FiveThirtyEight’s defensive RAPTOR, Dunks & Threes’ defensive Estimated Plus-Minus and BBall Index’s D-LEBRON metrics all feature some of the same names atop their defensive leaderboards. While such metrics share certain broad similarities in the way they’re calculated, they differ in terms of specific variable weights. For this reason, it’s often meaningful when quality metrics with different inputs are arriving at similar conclusions.
Some of the consensus names on the 2021-22 leaderboards for these metrics, through games of Jan. 30, are instructive in the way they represent the evolving world of NBA defense. They reveal multiple player archetypes around which a modern defense can be built, offering alternatives that likely weren’t as realistic at other points in league history. And while positional versatility and switchability are big parts of this evolution, it still begins in the paint.
Traditional Rim Behemoths
Rudy Gobert, Utah Jazz
1st in D-RAPTOR; 9th in D-EPM; 1st in D-LEBRON
Jarrett Allen, Cleveland Cavaliers
10th in D-RAPTOR; 10th in D-EPM; 7th in D-LEBRON
You can talk about modern spacing and shooting until you’re blue in the face, but a simple fact remains: The most valuable shots in the NBA still take place at the rim.
For the 2020-21 season, in play outside of garbage time and the last possession of each quarter, attempts within 4 feet of the basket were worth 1.28 per shot — the most of any shot location. Even corner threes, those bastions of analytics-focused offenses, were worth fewer points at 1.18 per shot, according to data from Cleaning the Glass. The game’s best rim protectors, therefore — those capable of staying on the floor even as the game evolves — still hold massive value.
Gobert has long been the gold standard barricading the basket.

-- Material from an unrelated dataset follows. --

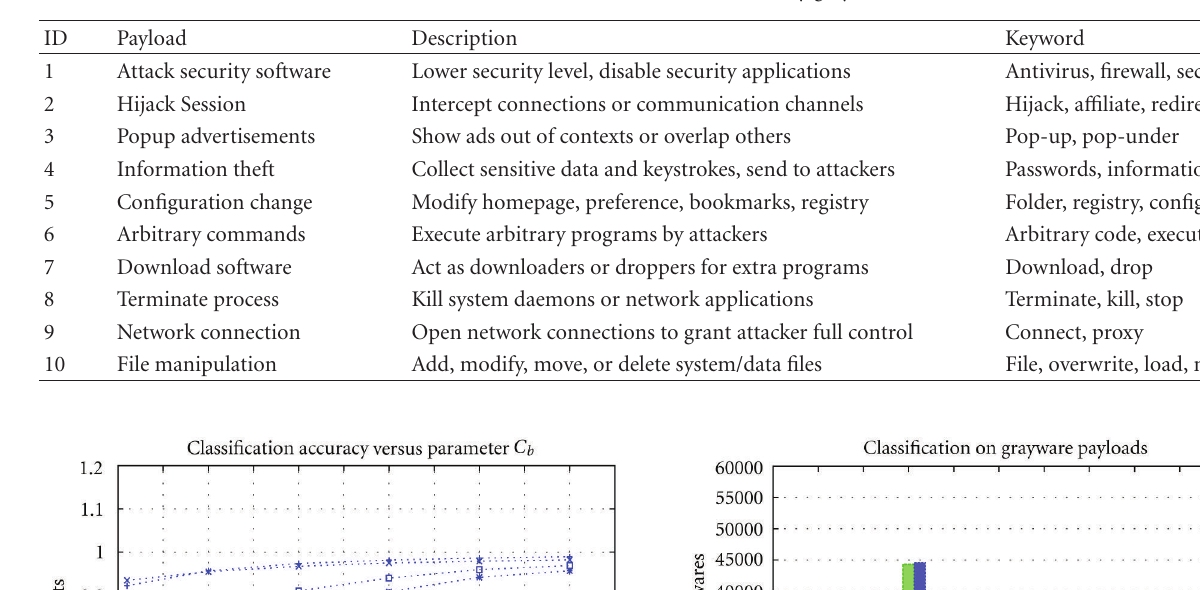
Table 5: Malicious activities carried out by grayware.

He’s allowed a field-goal percentage of no more than 51 percent at the rim in this season and each of the past two, per Second Spectrum data on NBA.com, and sits in rarified air below 50 percent so far this year. The Jazz’s primary defensive scheme against pick and rolls, which drops Gobert back into the paint and often tasks him with tracking both ball-handler and roll-man while teammates stay home on spot-up shooters, is tailor-made to his generational length and mobility.
Allen is also in the NBA’s top 15 in stinginess among high-volume rim protectors this season; opponents have shot less than 55 percent against him in each of his five seasons. He is used in a larger variety of schemes than Gobert, and he isn’t far behind for raw rim defense numbers.
To the extent post play is still utilized in today’s league, it’s mostly useless against these guys. Teams have realized it with Gobert: He has defended just 14 post plays that ended in a shot, foul or turnover all season, per Second Spectrum, and six of those were via Nikola Jokić or Joel Embiid — the only sort of players who should be trying.
Opponents attack Allen in the post more often, maybe because they haven’t updated their scouting reports. He was sieve-like on the block early in his career; that’s no longer the case.